Code change snippets:
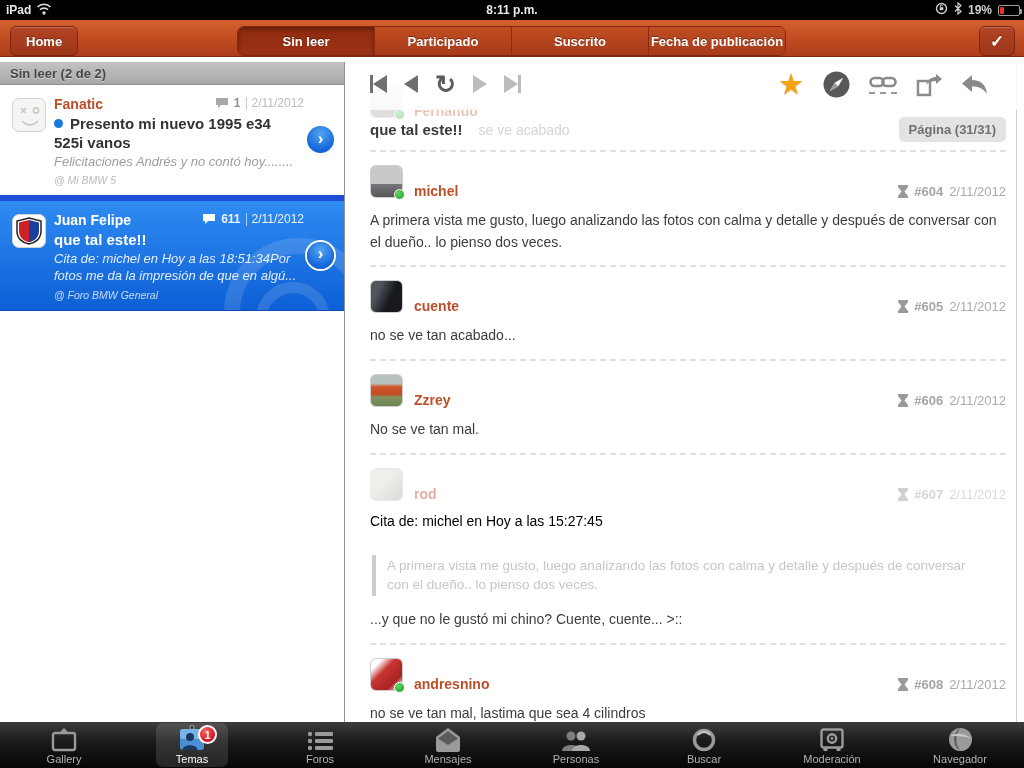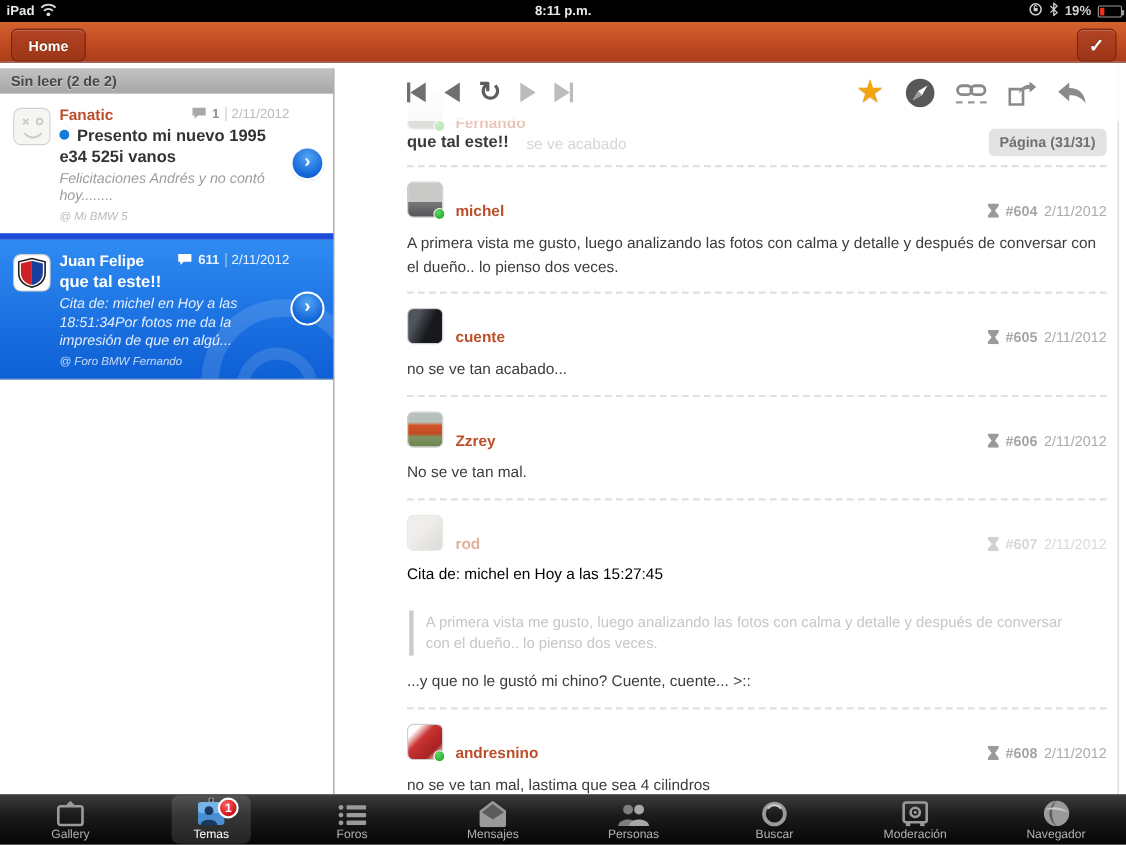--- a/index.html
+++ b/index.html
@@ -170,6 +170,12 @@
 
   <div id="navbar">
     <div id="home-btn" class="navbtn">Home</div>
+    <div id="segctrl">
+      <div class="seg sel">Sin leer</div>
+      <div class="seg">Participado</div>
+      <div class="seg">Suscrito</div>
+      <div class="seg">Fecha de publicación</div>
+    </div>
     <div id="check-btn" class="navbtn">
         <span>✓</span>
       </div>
---
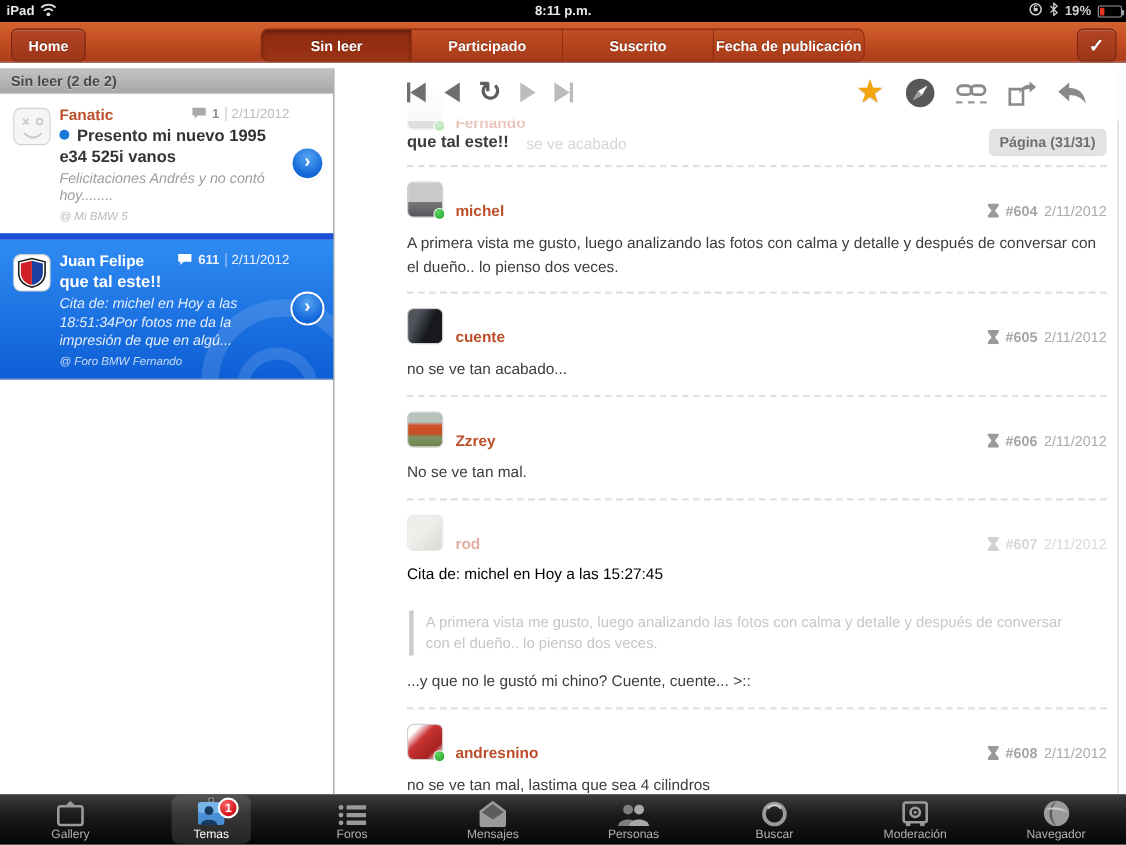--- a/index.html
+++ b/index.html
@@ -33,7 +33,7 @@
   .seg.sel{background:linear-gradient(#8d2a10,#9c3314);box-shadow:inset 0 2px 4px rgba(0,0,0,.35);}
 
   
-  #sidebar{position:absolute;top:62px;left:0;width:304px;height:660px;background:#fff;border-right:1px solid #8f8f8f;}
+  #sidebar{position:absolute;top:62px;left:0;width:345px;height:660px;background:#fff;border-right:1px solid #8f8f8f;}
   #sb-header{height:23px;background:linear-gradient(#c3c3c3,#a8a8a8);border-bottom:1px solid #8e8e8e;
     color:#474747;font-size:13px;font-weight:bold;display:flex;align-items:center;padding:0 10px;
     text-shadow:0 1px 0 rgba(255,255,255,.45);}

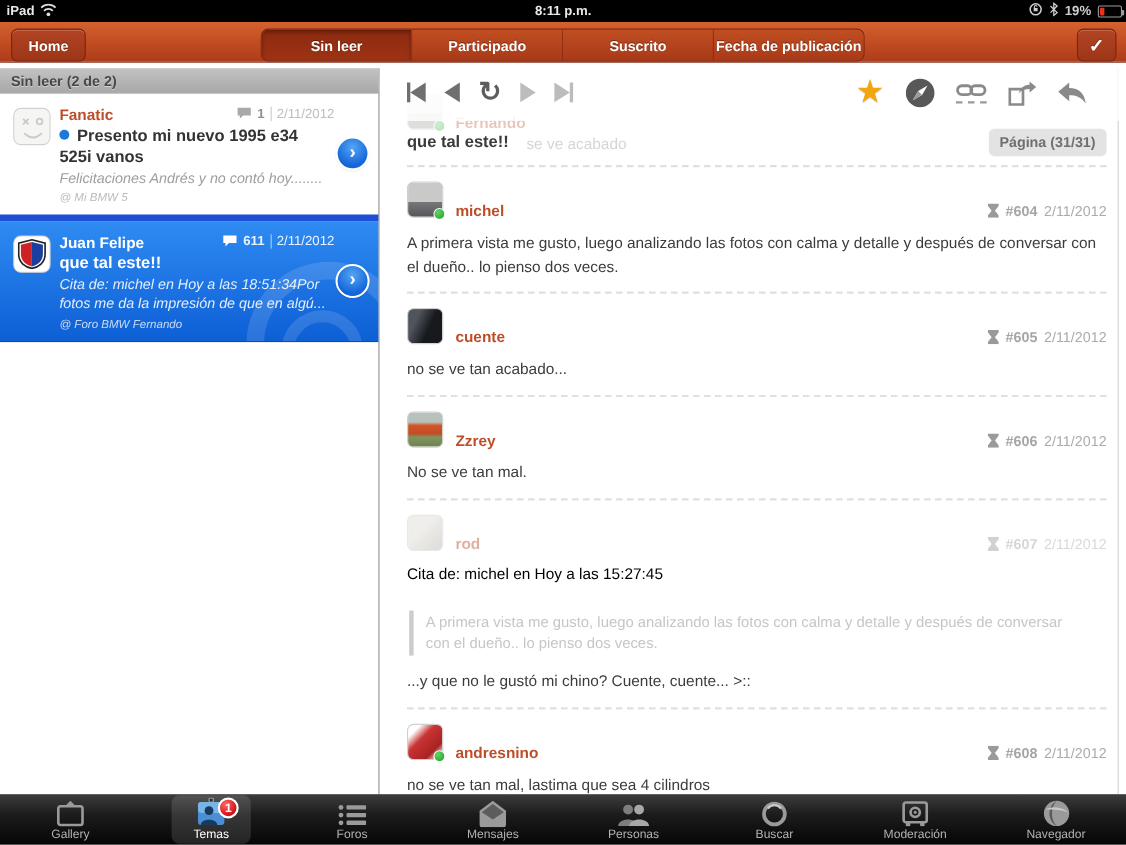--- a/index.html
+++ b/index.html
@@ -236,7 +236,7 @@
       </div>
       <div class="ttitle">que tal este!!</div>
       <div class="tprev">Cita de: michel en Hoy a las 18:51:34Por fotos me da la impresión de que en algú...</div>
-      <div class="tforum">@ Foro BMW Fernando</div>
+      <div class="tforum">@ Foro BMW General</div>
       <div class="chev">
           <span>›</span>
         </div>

TASK BRIEF
Among the lines above, return each one holding the string "absolute".

RESPONSE TO THE EXERCISE
-  #sidebar{position:absolute;top:62px;left:0;width:304px;height:660px;background:#fff;border-right:1px solid #8f8f8f;}
+  #sidebar{position:absolute;top:62px;left:0;width:345px;height:660px;background:#fff;border-right:1px solid #8f8f8f;}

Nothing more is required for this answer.